● Problem requirements
Copy out the entries below exactly as they stand, but only from the line containing "#91: none -> present" through the line containing "#109, status: Todo -> Doing".

● Material for this task
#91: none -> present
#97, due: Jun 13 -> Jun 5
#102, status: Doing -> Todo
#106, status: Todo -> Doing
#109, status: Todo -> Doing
--
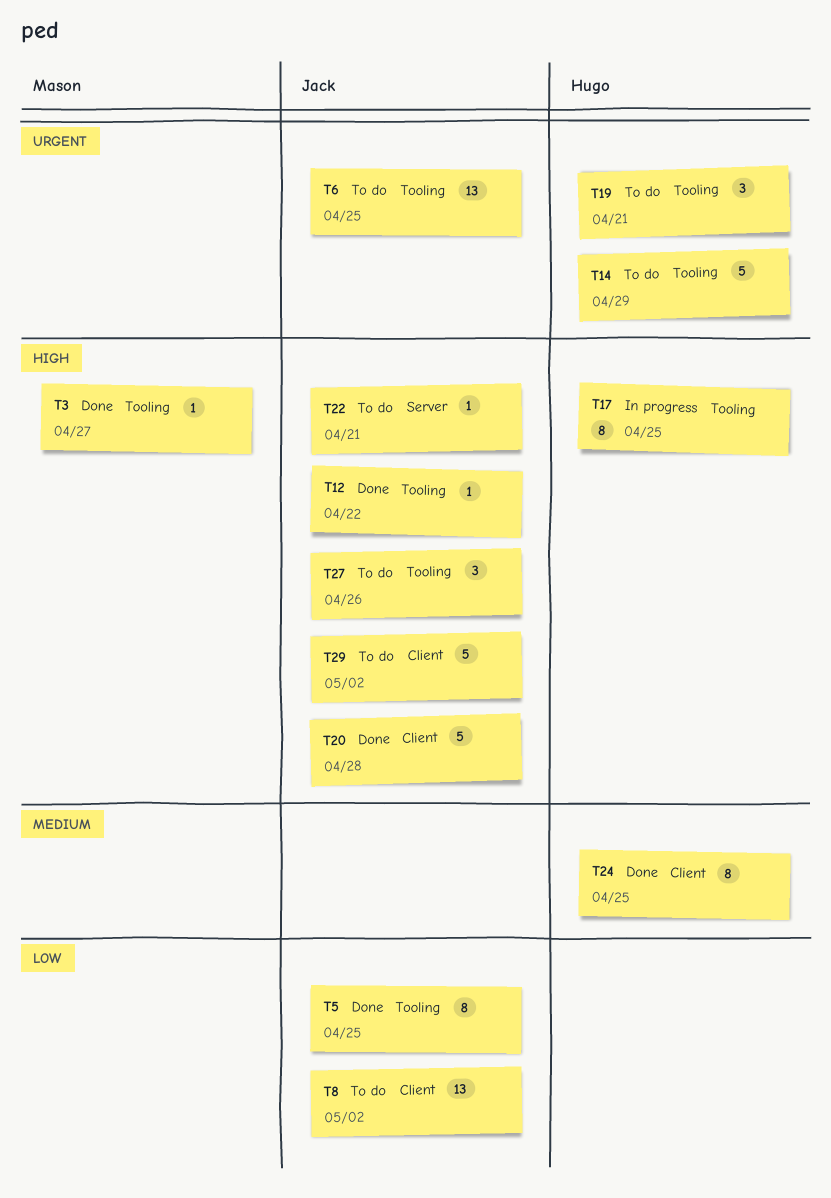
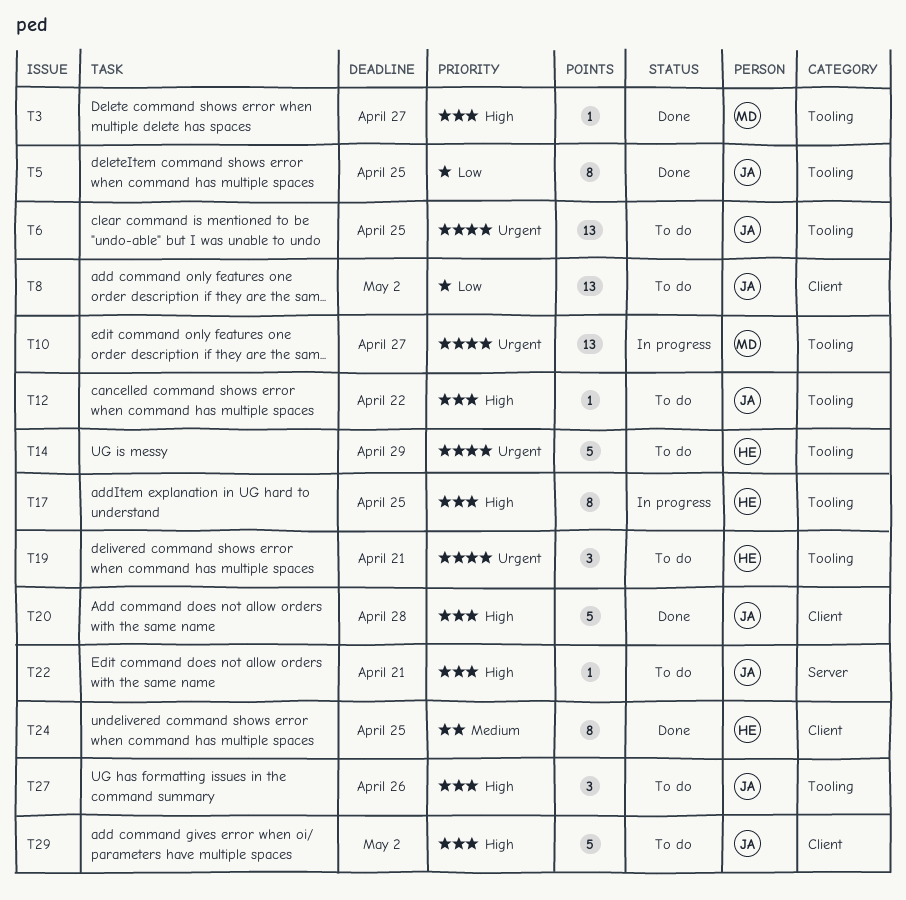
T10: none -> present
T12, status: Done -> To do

● Result below
#91: none -> present
#97, due: Jun 13 -> Jun 5
#102, status: Doing -> Todo
#106, status: Todo -> Doing
#109, status: Todo -> Doing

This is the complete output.